Dabei wurden am 7. und 16.9.2019 jeweils fünf Vorfälle mit „Unkonventionellen Spreng- und Brandvorrichtungen“ (IEDs) in der Stadt Bagdad selbst verzeichnet (Joel Wing 16.10.2019). Seit November 2019 setzt der IS Motorrad-Bomben in Bagdad ein. Zuletzt detonierten am 8. und am 22.2.2020 jeweils fünf IEDs in der Stadt Bagdad (Joel Wing 5.3.2020).

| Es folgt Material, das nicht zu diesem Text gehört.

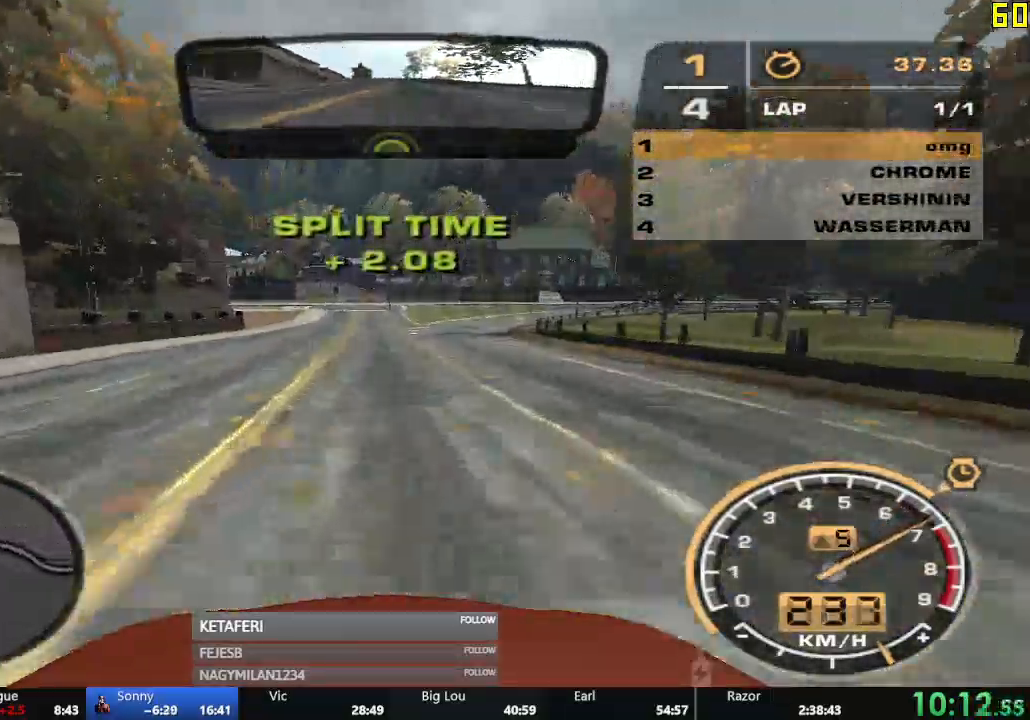
{"buttons": ["R2"], "left_stick": "center", "events": []}
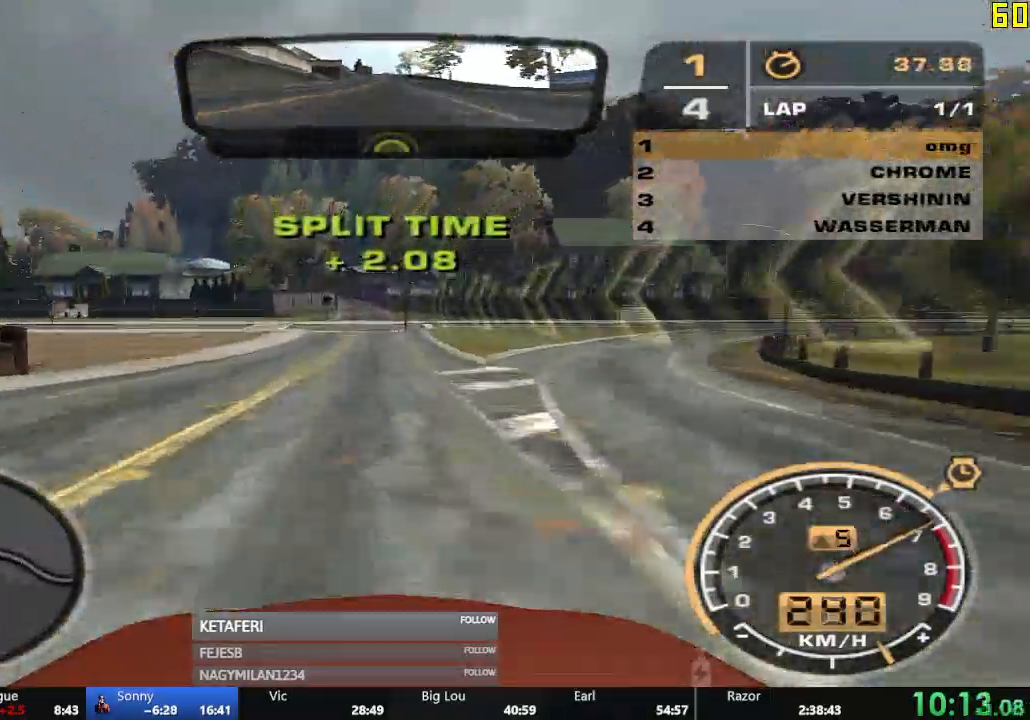
{"buttons": ["R2"], "left_stick": "center", "events": []}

Für den Zeitraum von November 2019 bis Jänner 2020 wurden im Gouvernement Bagdad 60 sicherheitsrelevante Vorfälle mit 42 Toten und 61 Verletzten verzeichnet (Joel Wing 2.12.2019; vgl. Joel Wing 6.1.2020; Joel Wing 3.2.2020), im Februar 2020 waren es 25 Vorfälle mit zehn Toten und 35 Verletzten (Joel Wing 5.3.2020). Die meisten dieser sicherheitsrelevanten Vorfälle werden dem IS zugeordnet, jedoch wurden im Dezember 2019 drei dieser Vorfälle pro-iranischen Milizen der Volksmobilisierungskräfte (PMF) zugeschrieben, ebenso wie neun Vorfälle im Jänner 2020 und ein weiterer im Februar (Joel Wing 6.1.2020; vgl Joel Wing 5.3.2020)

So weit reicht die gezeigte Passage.